Enabling QPDF tracing
Setting the environment variables TC_SCOPE=qpdf
and
TC_FILENAME=your_log_file.txt
will cause libqpdf to log debug messages to the
designated file. For example:
env TC_SCOPE=qpdf TC_FILENAME=libqpdf_log.txt python my_pikepdf_script.py
Using gdb to debug C++ and Python
Current versions of gdb can debug Python and C++ code simultaneously.

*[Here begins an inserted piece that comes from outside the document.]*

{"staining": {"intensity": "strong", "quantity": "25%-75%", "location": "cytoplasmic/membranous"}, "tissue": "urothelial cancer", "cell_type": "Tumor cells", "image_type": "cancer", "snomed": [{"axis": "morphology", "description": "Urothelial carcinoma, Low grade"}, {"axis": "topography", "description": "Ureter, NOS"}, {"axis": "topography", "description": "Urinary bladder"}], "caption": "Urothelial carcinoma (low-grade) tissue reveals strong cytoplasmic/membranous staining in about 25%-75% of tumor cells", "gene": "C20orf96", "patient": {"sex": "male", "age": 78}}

See the Python developer’s guide on gdb Support.
Compiling a debug build of QPDF
It may be helpful to create a debug build of QPDF.
Download QPDF and compile a debug build:
# in QPDF source tree
cd $QPDF_SOURCE_TREE
./configure CFLAGS='-g -O0' CPPFLAGS='-g -O0' CXXFLAGS='-g -O0'
make -j
Compile and link against QPDF source tree
Build pikepdf._qpdf
against the version of QPDF above, rather than the
system version:
env QPDF_SOURCE_TREE=<location of QPDF> python setup.py build_ext --inplace
In addition to building against the QPDF source, you’ll need to force your operating system to load the locally compiled version of QPDF instead of the installed version:
# Linux
env LD_LIBRARY_PATH=$QPDF_SOURCE_TREE/libqpdf/build/.libs python ...

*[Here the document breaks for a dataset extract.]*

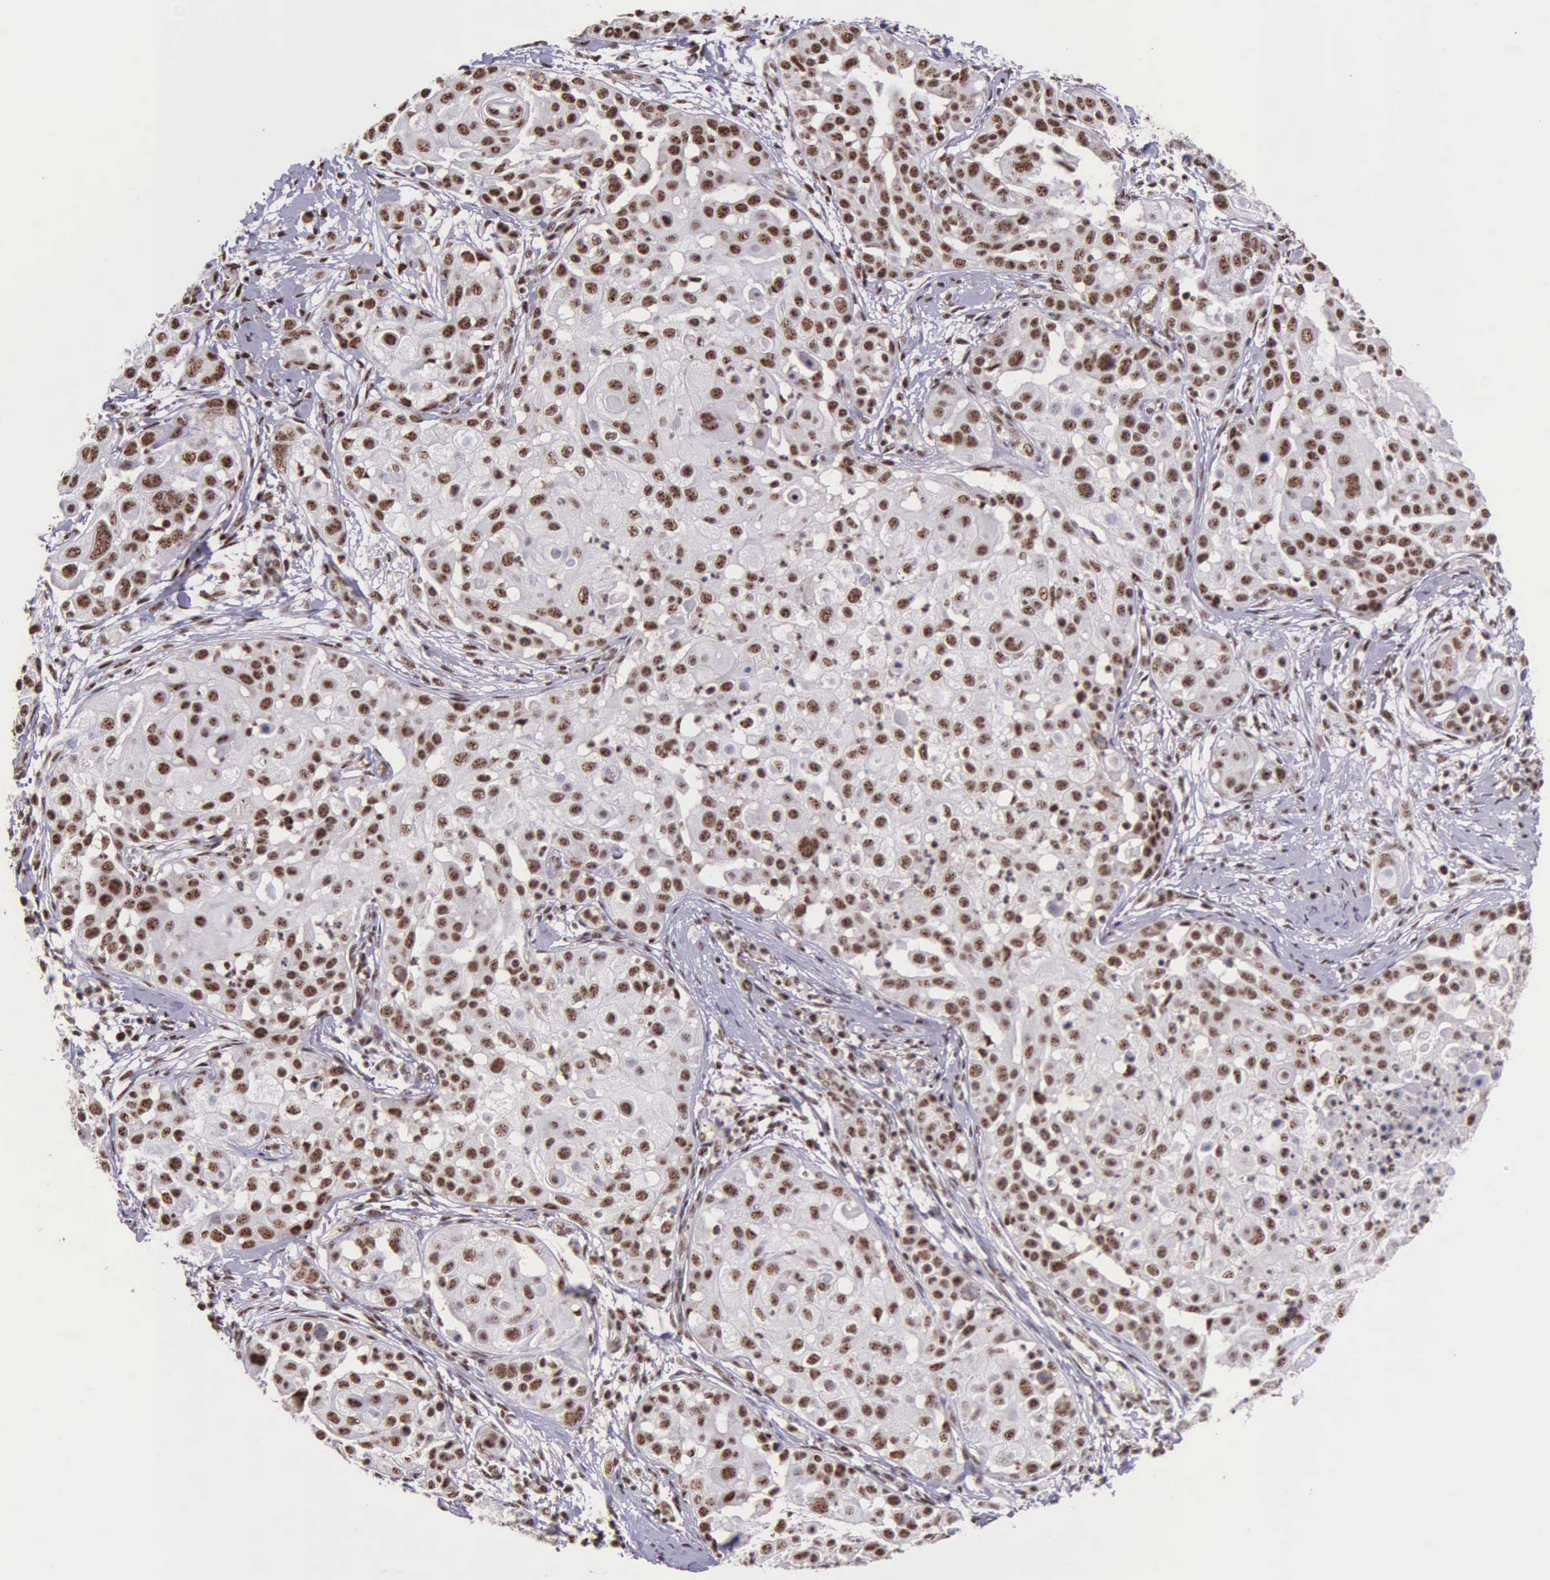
{"staining": {"intensity": "moderate", "quantity": ">75%", "location": "nuclear"}, "tissue": "skin cancer", "cell_type": "Tumor cells", "image_type": "cancer", "snomed": [{"axis": "morphology", "description": "Squamous cell carcinoma, NOS"}, {"axis": "topography", "description": "Skin"}], "caption": "Skin squamous cell carcinoma was stained to show a protein in brown. There is medium levels of moderate nuclear positivity in about >75% of tumor cells.", "gene": "FAM47A", "patient": {"sex": "female", "age": 57}}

# macOS - may require disabling System Integrity Protection
env DYLD_LIBRARY_PATH=$QPDF_SOURCE_TREE/libqpdf/build/.libs python ...

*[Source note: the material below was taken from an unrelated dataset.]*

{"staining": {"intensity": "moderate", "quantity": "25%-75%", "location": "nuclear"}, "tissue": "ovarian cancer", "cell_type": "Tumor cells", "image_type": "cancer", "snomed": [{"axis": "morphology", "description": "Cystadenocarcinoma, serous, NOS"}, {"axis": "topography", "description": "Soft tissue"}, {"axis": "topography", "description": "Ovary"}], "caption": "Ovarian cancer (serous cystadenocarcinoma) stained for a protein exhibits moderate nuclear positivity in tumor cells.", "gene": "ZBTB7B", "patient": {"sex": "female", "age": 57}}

On macOS you can make the library persistent by changing the name of the library to use in pikepdf’s binary extension module:
install_name_tool -change /usr/local/lib/libqpdf*.dylib \
$QPDF_SOURCE_TREE/libqpdf/build/.libs/libqpdf*.dylib \
src/pikepdf/_qpdf.cpython*.so
You can also run Python through a debugger (gdb
or lldb
) in this manner,
and you will have access to the source code for both pikepdf’s C++ and QPDF.
Valgrind
Valgrind may also be helpful - see the Python documentation for information on setting up Python and Valgrind.
Profiling pikepdf
The standard Python profiling tools in cProfile
work fine for many
purposes but cannot explore inside pikepdf’s C++ functions.
The py-spy program can effectively profile time spent in Python or executing C++ code and demangle many C++ names to the appropriate symbols.
Happily it also does not require recompiling in any special mode, unless one desires more symbol information than libqpdf or the C++ standard library exports.
For best results, use py-spy to generate speedscope files and use the speedscope application to view them. py-spy’s SVG output is illegible due to long C++ template names as of this writing.
To install profiling and use profiling software:
# From a virtual environment with pikepdf installed...
# Install
pip install py-spy
npm install -g speedscope # may need sudo to install this
# Run profile on a script that executes some pikepdf code we want to profile
py-spy record --native --format speedscope -o profile.speedscope -- python some_script.py
# View results (this will open a browser window)
speedscope profile.speedscope
To profile pikepdf’s test suite, ensure that you run pytest -n0
to disable
multiple CPU usage, since py-spy cannot trace inside child processes.